In the present study, there was a significant relationship between the average consumption of morphine based on DDD, gender, smoking and drug addiction. In most studies, gender has a significant relationship with injecting drug use [21, 22]. In Hajati et al., [23] Cigarette smoking is associated with an increase in overall drug use (DDD). This finding is also consistent with earlier studies that show that smokers and hospitalized patients who have been forced to stop smoking are more likely than non-smokers in the hospital to receive more opioid drugs. One of the reasons for this can be to avoid symptoms of nicotine smoking cessation syndrome such as anxiety and insomnia [24]. Of course, it should be noted that possible interference with the use of narcotic drugs, which may lead to increased liver metabolism of narcotic drugs. However, in the study of Shohrati and colleagues, no significant relationship was found between the sex of the patients and the average daily consumption of the narcotic drug; on the other hand, 200 of the patients studied had 2 patients (1%) with addiction and 17 (8.5%) patients Cigarettes, which again showed that the average amount of injectable drug was not significantly different from other patients. Of course, given that patients have been hospitalized in different parts of the hospital for a long time, this can be attributed to their access to narcotic drugs by their relatives, so the amounts obtained from the drug use in patients cannot be very reliable.

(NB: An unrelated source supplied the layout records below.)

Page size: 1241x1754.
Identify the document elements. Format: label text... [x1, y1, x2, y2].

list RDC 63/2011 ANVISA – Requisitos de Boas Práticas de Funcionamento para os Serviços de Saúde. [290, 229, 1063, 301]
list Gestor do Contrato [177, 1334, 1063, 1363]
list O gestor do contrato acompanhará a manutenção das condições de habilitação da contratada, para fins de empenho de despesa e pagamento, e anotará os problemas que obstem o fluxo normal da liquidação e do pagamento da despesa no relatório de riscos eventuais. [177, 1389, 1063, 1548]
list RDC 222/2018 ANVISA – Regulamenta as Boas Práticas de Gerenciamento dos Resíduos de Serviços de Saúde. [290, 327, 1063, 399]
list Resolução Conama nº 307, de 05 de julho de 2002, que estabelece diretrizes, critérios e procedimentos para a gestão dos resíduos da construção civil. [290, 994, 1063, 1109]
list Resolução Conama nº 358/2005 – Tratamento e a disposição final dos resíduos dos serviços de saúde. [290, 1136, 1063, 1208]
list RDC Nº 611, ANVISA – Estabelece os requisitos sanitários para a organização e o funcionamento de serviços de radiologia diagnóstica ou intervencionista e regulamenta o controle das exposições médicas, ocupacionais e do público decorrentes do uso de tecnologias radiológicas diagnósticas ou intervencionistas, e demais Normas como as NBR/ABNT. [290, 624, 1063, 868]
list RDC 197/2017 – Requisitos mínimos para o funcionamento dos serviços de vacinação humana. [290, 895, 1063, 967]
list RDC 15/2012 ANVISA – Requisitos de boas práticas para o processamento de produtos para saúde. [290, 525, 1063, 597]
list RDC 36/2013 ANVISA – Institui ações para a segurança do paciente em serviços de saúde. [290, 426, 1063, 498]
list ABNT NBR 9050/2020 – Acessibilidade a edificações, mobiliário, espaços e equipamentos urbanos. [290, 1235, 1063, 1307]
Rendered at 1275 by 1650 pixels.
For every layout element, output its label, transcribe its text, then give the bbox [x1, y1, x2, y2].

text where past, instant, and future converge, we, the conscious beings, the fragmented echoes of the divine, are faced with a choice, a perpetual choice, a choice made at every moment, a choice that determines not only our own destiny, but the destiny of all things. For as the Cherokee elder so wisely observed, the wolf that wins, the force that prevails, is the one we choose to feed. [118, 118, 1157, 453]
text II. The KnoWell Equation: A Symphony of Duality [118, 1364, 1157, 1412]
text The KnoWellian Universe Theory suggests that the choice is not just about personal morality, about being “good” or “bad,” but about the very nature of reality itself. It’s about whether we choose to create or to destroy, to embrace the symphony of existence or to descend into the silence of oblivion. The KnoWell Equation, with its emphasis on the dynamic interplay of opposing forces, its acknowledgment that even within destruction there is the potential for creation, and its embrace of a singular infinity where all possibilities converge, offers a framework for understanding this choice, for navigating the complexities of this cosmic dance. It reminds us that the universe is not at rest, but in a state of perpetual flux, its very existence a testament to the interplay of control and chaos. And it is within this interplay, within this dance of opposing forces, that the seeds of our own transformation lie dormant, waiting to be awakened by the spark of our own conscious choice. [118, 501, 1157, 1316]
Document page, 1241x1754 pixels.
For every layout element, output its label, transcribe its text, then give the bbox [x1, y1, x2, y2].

In the study of Hajati et al., [11] Age increasing with injecting drug use had a reverse effect on DDD / day sensation. In the study of fame and colleagues, this relationship was inversely and meaningfully. On the one hand, the response to narcotic drugs increases with age, and on the other hand, the duration of relieving pain increases with age. However, in the present study, there was no significant relationship between the different age groups and the amount of morphine consumption, which can be due to the type of patients referred, which in most cases was associated with trauma and abdominal and abdominal pain. Also, our study was based on the fact that patients admitted to the emergency department were examined, and eventually one day in a hospital emergency room, which could justify this difference. Unfortunately, a similar study that specifically addresses the use of morphine in a hospital emergency department has not been obtained. The only study that studies the pattern of injecting drug use in the entire hospital sector is Vatanpour et al., [15] at Amiralmomenin Hospital in Zabol. For DDD / 100 bed days, consumption is comparable in hospitals, indicating the amount of DDD used per 100 beds per day, which is in the study of Vatanpour et al., [15] For the Emergency Department at 36.87. Among all hospitals, it had the highest morphine consumption, which is similar to 37.22 in the present study, which shows that the morphine consumption in the emergency department of Imam Khomeini Hospital in Sari is based on the prescribed dose, DDD (30 milligrams).

We note some limitations to the study. In some cases, it was merely addiction, but the type of addiction was not recorded, so some cases were excluded from the study. Smoking rates were not cited except for a few cases. The morphine side effects were not seen in any part of the file. Some patients who had been prescribed morphine had left the study within a short time with personal satisfaction.

In conclusion, the utilization of parenteral morphine in the ED of our center was higher than the WHO standard dosage. The morphine utilization was associated with male gender, opium addiction and TCA consumption. Elaboration and implementation of standard protocols for pain control, training of the medical staff on how to manage and evaluate the drug, and adequate supervision from the distribution stage to the stage of prescribing to the patient, the use of non-oral and injectable drugs before taking narcotic drugs, non-narcotic analgesics and anesthetic drugs are necessary to reduce the utilization of parenteral morphine in ED.

 

Acknowledgment: We would like to thank the editorial assistance of Diba Negar Research Institute for improving the English and style of the manuscript along with statistical analysis support.

Conflict of Interest: None declared.